I found that interesting because my childhood was filled with
elaborate play times. I was never a Barbie person, but I loved My Littlest Pet
Shop. I had houses with lights. I had miniature furniture. They had leaders and
couples and kids. I actually don’t remember much of the “reality” of my
childhood. I think that’s because I spent most of my time in fantasy. I could
spend the entire day locked in my room following the stories of my figures. It
really shouldn’t have been a surprise when I started writing.
However, I think to say that writers are just those who
extend this ability to fantasize is too simplistic. I often describe the
difference as writer’s think different. I saw a picture floating around Facebook
last week. It showed the same cracked door in double pictures side by side. On
the left, it said a normal reaction: oh, look
the door is ajar. How weird. On the right was an elaborate thought process
that begins with the open door and ends with some murderous burglar hiding
inside. Or, just yesterday morning, I was coming down a hill into a city and saw a fog lifting...although I immediately envisioned an entire town on fire.

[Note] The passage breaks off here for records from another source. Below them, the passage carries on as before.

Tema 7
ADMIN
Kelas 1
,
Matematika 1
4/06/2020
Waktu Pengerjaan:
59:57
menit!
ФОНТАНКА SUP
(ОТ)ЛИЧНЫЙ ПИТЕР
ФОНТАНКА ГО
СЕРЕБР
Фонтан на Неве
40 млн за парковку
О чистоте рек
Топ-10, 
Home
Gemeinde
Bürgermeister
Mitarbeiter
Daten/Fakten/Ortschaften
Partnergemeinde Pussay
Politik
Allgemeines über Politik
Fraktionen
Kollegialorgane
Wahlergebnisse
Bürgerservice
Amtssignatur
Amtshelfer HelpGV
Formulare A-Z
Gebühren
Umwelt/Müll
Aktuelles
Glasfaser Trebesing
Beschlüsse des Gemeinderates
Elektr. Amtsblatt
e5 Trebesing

I am totally like that. I can turn
any situation and manipulate it into a mountain. Besides the paranoid, I also
do this in other areas of life. Before a presentation, I might go through
countless scenarios of how it could go, what would be the others responses, and
how I would react.
But I also interpret ordinary
things differently. My mom loves to tell the story of how I used to say “please
lock my shoes” instead of “buckle my shoes.” I viewed it different…and I still
say locking makes sense. I can still switch words like that. It might not be as
blatantly wrong, but my editors are life savers for the subtly different.
I am a thinker. In fact, the only time my mind is not “moving”

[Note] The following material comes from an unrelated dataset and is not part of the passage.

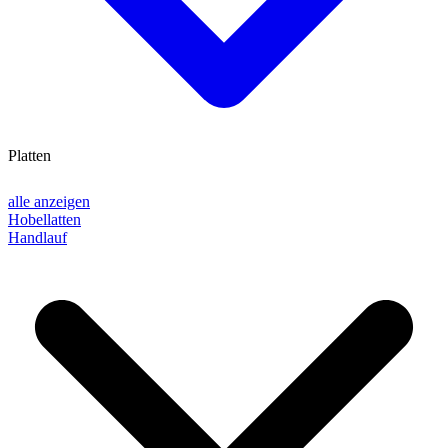
Platten
alle anzeigen
Hobellatten
Handlauf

is when I’m reading, talking, or sleeping. Any other time, I am thinking. I
think about life. I think about the colors before me. I think about stories. I
think about motivations and goals of real people—like they are characters. I
think and think and think. In fact, I thought of this blog post while changing
the sheets on my bed.
But that is probably a necessity in the writing world. If I wasn’t
a thinker, then I couldn’t figure out what to write. Plots wouldn’t develop and
characters wouldn’t form. It is the ponderings that nurture a story.
I always knew I was different. I spent a lot of time trying
to fight it. But I think we need to embrace these differences. I could not
write without them. So, in short, I am an extension of childhood, quirky,
weird, and an over thinker…and I wouldn’t have it any other way.